Había costado un lustro de esfuerzos.
[1] El texto fue incluido como parte de un capítulo titulado En Egipto, del volumen De Marsella a Tokio, publicado originalmente en 1906, por la editorial Garnier Hermanos, con prólogo de Rubén Darío. En este libro, el periodista describe su viaje de París a Tokio, a donde fue enviado para investigar las razones de la sorprendente victoria de Japón en la recién finalizada guerra ruso-japonesa (1904-1905), y que tuvo como productos posteriores dos libros más, específicamente sobre Japón: El alma japonesa y El Japón heróico y galante.

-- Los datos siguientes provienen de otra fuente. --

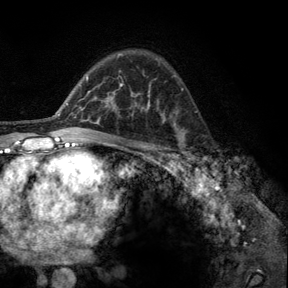
Breast MRI, one axial slice; slice 87 of 140 in the series (ordered by position); cropped to one breast; dynamic contrast-enhanced series, time point 2 of 6 at this slice position (early post-contrast); 3 T; TE 2.8 ms, TR 7.8 ms; 288 × 288 image matrix, field of view 191 × 191 mm. Female patient.
Structures marked on this image (semi-automatically segmented with operator editing):
- enhancing-tissue mask used for the functional tumour volume (all voxels passing the contrast-enhancement thresholds inside the analysis volume; usually the tumour): bounding box (x1, y1, x2, y2) in pixels: (176, 133, 196, 164)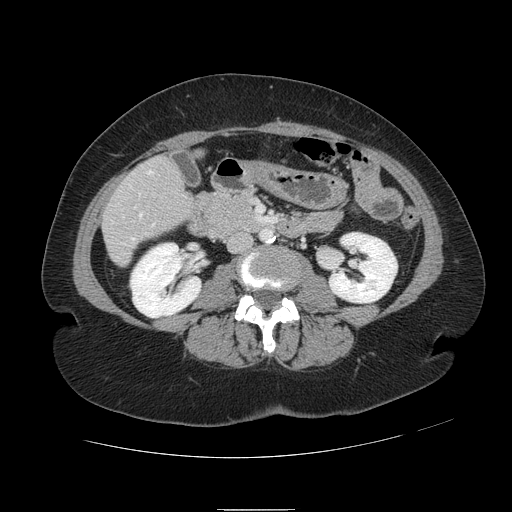
Contrast-enhanced abdominal CT, one axial slice; slice 24 of 121 in the series (ordered by position); 120 kVp; intravenous contrast given; soft-tissue window (W 400 / L 40 HU); 2.5 mm slice thickness; 512 × 512 image matrix, field of view 400 × 400 mm. Case-level facts recorded for this patient, not image findings: patient: male, age 57 years at operation; diagnosis: colorectal cancer liver metastases, imaged before liver resection; multiple liver metastases: yes; largest metastasis: 6.3 cm; disease in both lobes: no.
Structures marked on this image (outlined manually by an expert reader):
- hepatic veins: bounding box <132,171,155,240> (left, top, right, bottom; pixels)
- liver: <104,158,189,265>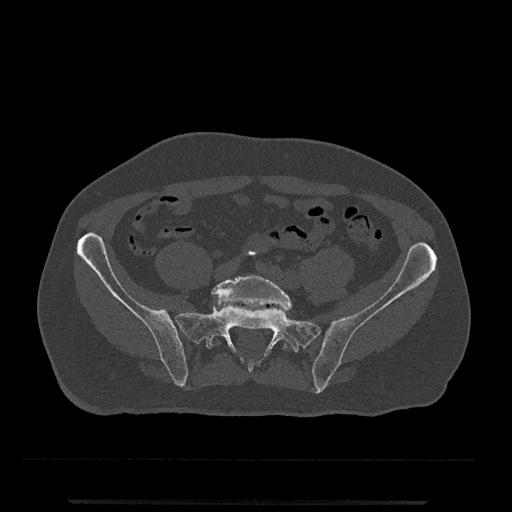
CT including the spine, one axial slice; position 33 of 797 along the scan axis; reconstruction kernel Br40s/3; 120 kVp; bone window (W 1800 / L 400 HU); 0.5 mm slice thickness; 512 × 512 image matrix, field of view 419 × 419 mm. Male patient, age 63 years. From the clinical record (not read from this slice): primary cancer: prostate.
Annotated regions visible in this slice (semi-automatic segmentation, software-assisted and operator-edited):
- L5 vertebra: bounding box (x1, y1, x2, y2) in pixels: (212, 274, 293, 350)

[2] Felha: nombre que se le daba a los campesinos árabes de forma genérica.
[3] Gómez Carrillo a lo largo de la crónica hace referencia a la rivalidad de Inglaterra frente a Francia, que se consolidó en franca desconfianza tras el derrocamiento de Napoleón I y los términos del Congreso de Viena. La rivalidad terminaría ya cerca del estallido de la Primera Guerra Mundial, frente a la amenaza de una Alemania poderosa.
[4] Jedive: título creado por el Sultán Otomano Abdulaziz I, para el entonces gobernador de Egipto Ismail Pasha en 1867, y heredado a sus descendientes hasta que los británicos depusieron al último, Abbas Il Hilmi, en 1914. Egipto formaba en ese entonces parte del Imperio Otomano.
[5] Visir: en el mundo islámico, cargo equivalente al de ministro, secretario o asesor de un monarca.
[6] La oposición británica se basaba en el miedo a que el paso estratégico por el Mediterráneo, (que acortaba considerablemente el viaje de Inglaterra a su valiosa posesión colonial, la India), quedara en manos de una sola nación, dándole mucho poder.
[7] Sublime Puerta: era un término para identificar al gobierno del Imperio Otomano y por analogía, al propio imperio, tal y como actualmente se usa el término “La Casa Blanca”, para identificar las decisiones que toma el gobierno ejecutivo de los Estados Unidos. El objeto físico, la sublime puerta, era la entrada a las dependencias del Gran Visir, cerca del palacio de Topkapi, en Estambul, en donde el Sultán recibía a los embajadores extranjeros.
[8] Se refiere a Carlos Luis Napoleón Bonarte, sobrino de Napoleón I, que llega al poder en Francia ganando las elecciones celebradas el 4 de noviembre de 1948, al amparo de la Constitución de la II República. Tras un sangriento golpe de estado, ejecutado el 2 de diciembre de 1851, Luis Napoleón se proclama emperador de Francia, adoptando el nombre de Napoleón III, emperador de los franceses (Constitución de 1852).